Cádiz es una provincia afortunada. No se conformó con ser bañada por un mar y encargó aguas a un océano.
El Campo de Gibraltar es el punto de partida de un itinerario empapado por la luz, las olas y el agua salada. La comarca que dibuja el Peñón y la Bahía está protegida como espacio natural. Tierra adentro los bosques se multiplican.
El Parque Natural de los Alcornocales llega hasta sus orillas y aprisiona en sus límites pueblos de singular encanto como Jimena, Castellar de la Frontera y más al norte Alcalá de los Gazules, ya próxima a la ruta del toro bravo.
De Algeciras parte la carretera que baja hasta Tarifa. Es serpenteante y telúrica. A un lado se alzan los primeros molinos de viento que se instalaron en España para aprovechar la fuerza de los vientos.

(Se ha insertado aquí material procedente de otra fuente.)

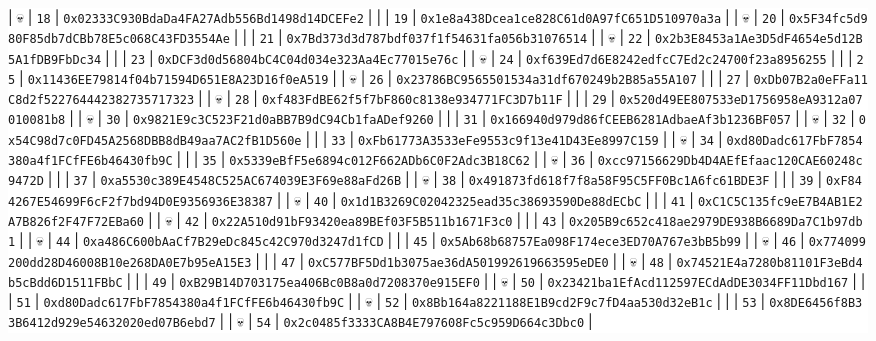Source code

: | 💀 | `18` | `0x02333C930BdaDa4FA27Adb556Bd1498d14DCEFe2` |
|  | `19` | `0x1e8a438Dcea1ce828C61d0A97fC651D510970a3a` |
| 💀 | `20` | `0x5F34fc5d980F85db7dCBb78E5c068C43FD3554Ae` |
|  | `21` | `0x7Bd373d3d787bdf037f1f54631fa056b31076514` |
| 💀 | `22` | `0x2b3E8453a1Ae3D5dF4654e5d12B5A1fDB9FbDc34` |
|  | `23` | `0xDCF3d0d56804bC4C04d034e323Aa4Ec77015e76c` |
| 💀 | `24` | `0xf639Ed7d6E8242edfcC7Ed2c24700f23a8956255` |
|  | `25` | `0x11436EE79814f04b71594D651E8A23D16f0eA519` |
| 💀 | `26` | `0x23786BC9565501534a31df670249b2B85a55A107` |
|  | `27` | `0xDb07B2a0eFFa11C8d2f522764442382735717323` |
| 💀 | `28` | `0xf483FdBE62f5f7bF860c8138e934771FC3D7b11F` |
|  | `29` | `0x520d49EE807533eD1756958eA9312a07010081b8` |
| 💀 | `30` | `0x9821E9c3C523F21d0aBB7B9dC94Cb1faADef9260` |
|  | `31` | `0x166940d979d86fCEEB6281AdbaeAf3b1236BF057` |
| 💀 | `32` | `0x54C98d7c0FD45A2568DBB8dB49aa7AC2fB1D560e` |
|  | `33` | `0xFb61773A3533eFe9553c9f13e41D43Ee8997C159` |
| 💀 | `34` | `0xd80Dadc617FbF7854380a4f1FCfFE6b46430fb9C` |
|  | `35` | `0x5339eBfF5e6894c012F662ADb6C0F2Adc3B18C62` |
| 💀 | `36` | `0xcc97156629Db4D4AEfEfaac120CAE60248c9472D` |
|  | `37` | `0xa5530c389E4548C525AC674039E3F69e88aFd26B` |
| 💀 | `38` | `0x491873fd618f7f8a58F95C5FF0Bc1A6fc61BDE3F` |
|  | `39` | `0xF844267E54699F6cF2f7bd94D0E9356936E38387` |
| 💀 | `40` | `0x1d1B3269C02042325ead35c38693590De88dECbC` |
|  | `41` | `0xC1C5C135fc9eE7B4AB1E2A7B826f2F47F72EBa60` |
| 💀 | `42` | `0x22A510d91bF93420ea89BEf03F5B511b1671F3c0` |
|  | `43` | `0x205B9c652c418ae2979DE938B6689Da7C1b97db1` |
| 💀 | `44` | `0xa486C600bAaCf7B29eDc845c42C970d3247d1fCD` |
|  | `45` | `0x5Ab68b68757Ea098F174ece3ED70A767e3bB5b99` |
| 💀 | `46` | `0x774099200dd28D46008B10e268DA0E7b95eA15E3` |
|  | `47` | `0xC577BF5Dd1b3075ae36dA501992619663595eDE0` |
| 💀 | `48` | `0x74521E4a7280b81101F3eBd4b5cBdd6D1511FBbC` |
|  | `49` | `0xB29B14D703175ea406Bc0B8a0d7208370e915EF0` |
| 💀 | `50` | `0x23421ba1EfAcd112597ECdAdDE3034FF11Dbd167` |
|  | `51` | `0xd80Dadc617FbF7854380a4f1FCfFE6b46430fb9C` |
| 💀 | `52` | `0x8Bb164a8221188E1B9cd2F9c7fD4aa530d32eB1c` |
|  | `53` | `0x8DE6456f8B33B6412d929e54632020ed07B6ebd7` |
| 💀 | `54` | `0x2c0485f3333CA8B4E797608Fc5c959D664c3Dbc0` |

Las montañas que flanquean la punta más septentrional de Europa están tapizadas por una vegetación rastrera y almohadillada, arbustos y árboles de poca altura debido a la persistencia de los vientos que azotan el Estrecho a levante y poniente.
Puede que Tarifa sea una de las localidades más blancas de cuantas posee Cádiz. A sus casas, sus calles y sus plazas níveas se contrapone la aspereza parda del Castillo de Guzmán el Bueno que se alza frente al puerto, como testimonio de un pasado belicoso y amenazador entre ambas orillas.